I like him because I'm the same way. Does that make me a moron, too?  Haha


----------



## metzbgsu (Jun 28, 2008)

OSU_Fisherman said:


> What is the deal with his boat trailer? Is that all storage or just extra sponsor space? Either way, it looks pretty cool.


I asked my buddy last night who's fished with Skeet in an open before. That trailer really is all storage. I guess there aren't too many pros who use them. My first reaction was that seems like it could be hard to back up without jack-knifing it into your rear bumper.


----------



## CARP 104 (Apr 19, 2004)

crittergitter said:


> Some of you guys actually like Mike "I scream my head off when I boat a 2lber" Iaconnelli. I can't fault folks for having their own opinion of a guy, but this really baffles me.
> 
> I think he is a complete moron.


He's definitely no moron in my book, one of the best bass anglers on the planet. Great guy in person too, he has every right to scream out there...he's got the greatest job in the world.


----------



## Fish G3 (Jul 16, 2008)

Skeet is a beast, and a hell of a fisherman. Wouldnt rather see anyone win it besides maybe Boyd.


----------



## OSU_Fisherman (Mar 1, 2007)

crittergitter said:


> Some of you guys actually like Mike "I scream my head off when I boat a 2lber" Iaconnelli. I can't fault folks for having their own opinion of a guy, but this really baffles me.
> 
> I think he is a complete moron.


I've got to agree with CARP 104, Ike is a great guy in person and is very passionate about catching fish. There is absolutely no money on the line during his 'City Limits Fishing' TV show and he still screams when he breaks one off or catches his 5th one. 
I have this conversation with somebody at least a few times a year, and I always bring up the fact that people celebrate in different ways. I'm a quiet guy by nature, when I catch a nice fish it never gets more than a fist pump and a high-five from the other guy in my boat. Mike is a load/vocal guy.... this is how he celebrates. I can't fault somebody's celebration when they show their passion for what they're doing.


----------



## Bassnpro1 (Apr 6, 2004)

Man I'm happy Ike lost! I personally can't stand to watch him. To me it is just a show he puts on. But in his defense he has made alot of money by standing out and yelling. If I could make money looking like an idiot and screaming into a fishes throat, I would do it! I remember seeing Ike on TV years ago as he was coming up and he didn't seem to yell to near the extent that he does today.


----------



## norseangler (Jan 8, 2009)

Not a bad show, and I knew already that Reese had won. I don't care for Iaconelli's antics, which are obviously staged for the camera (and encouraged by ESPN), but he's obviously a good fisherman. I also posted this on the other thread: Just before the Classic, on Feb. 17, Ohio's first Classic qualifier, Andy Sceurman of Newark, died at the age of 68. He fished the 1973 and 1974 Classics.


----------



## Thick Rick (Feb 3, 2008)

"I Like Mike!"

Yup, I do. He has helped change a lot of the stereotypes people have about fishermen. Yes, he is loud and obnoxious when he catches a fish. But I don't think it is an act. I think it is his true passion. You should see me sometimes, haha. I agree with OSU, he is very passionate and as nice as anyone can be in person. I watched a seminar of his, then talked to him for about 15 minutes, then he signed autographs until everyone got one, over an hour, then he talked to me for another half hour and just loved talking about fishing. I found him to be very genuine.

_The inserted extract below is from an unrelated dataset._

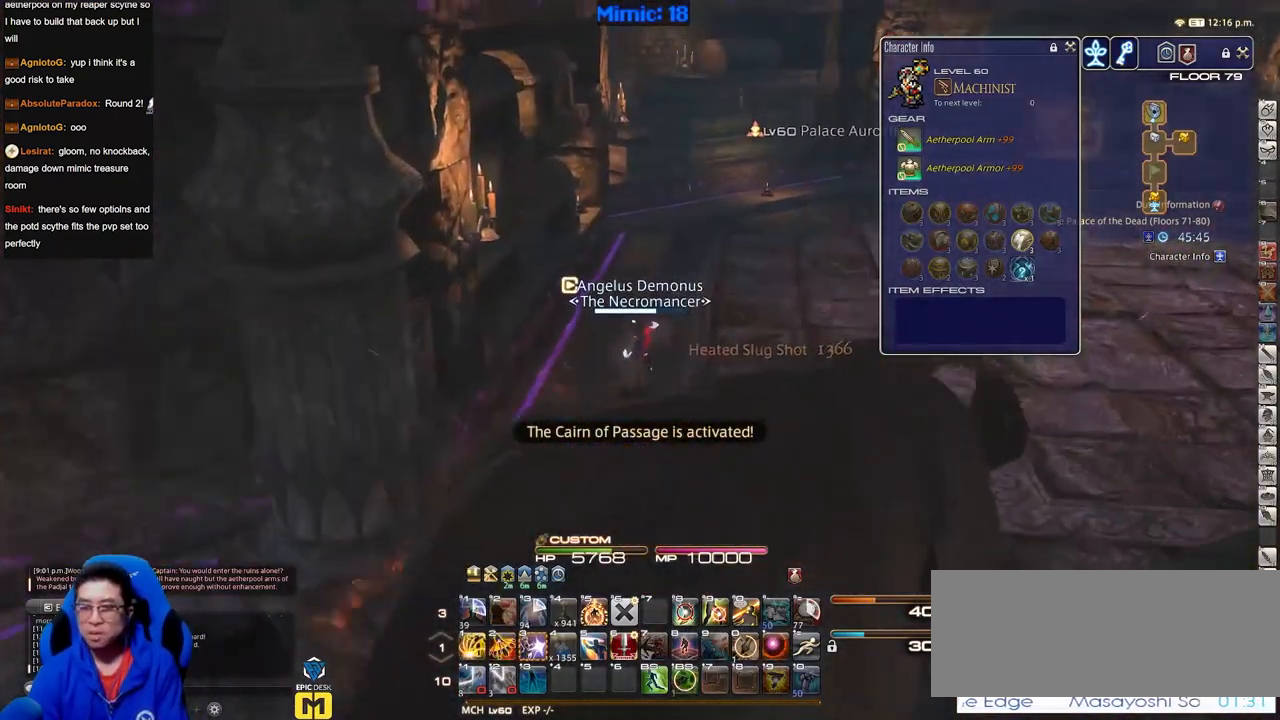
{"keys": ["w"], "events": []}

I don't know, I guess some of us just feel like a 5 year old when we catch a big one. Skeet Reese did some pretty good screaming and carrying on of his own. And screaming did not help either of them win the Classic. They earned that. Nothing fake about doing that.


----------



## aRcHi3bUnKeR (Feb 1, 2009)

I'd have to agree with OSU here. If you see Ike on City Limits Fishing you can see the passion he has for it, even when there's no competition and no money on the line. I know his reactions can sometimes be over the top, but anyone who's been involved in a sport know there are those guys everywhere. I envy him b/c he can react the way I would if I didn't feel like it was against some ancient rule of the fishing gods. Ike is proof that you can let out a victory roar when you land a lunker and still be able to throw your line out and pull in another one. Skeet and Ike both fished a great tournament, and gave us an ending I won't soon forget.


----------



## crittergitter (Jun 9, 2005)

So how many Tournaments has Ike been DQ'd from? I don't have the exact number, but I believe it is several. I think he has gotten mouthy(I am not talking loud I am talking being a complete Arse) with some tourney officials. Yep, real class act that guy. 

He can catch fish. I'll give him that. However, I think there are others who represent the sport FAR better than he ever has. I may yell a little to when I catch a big fish, but I am not going bezerk when I boat a 2lb bass. Ya know..............in football some guys dance and act silly when they score a TD.................other guys hand the ball to the ref. I prefer the guys who hand the ball to the ref and act like they have been there before. 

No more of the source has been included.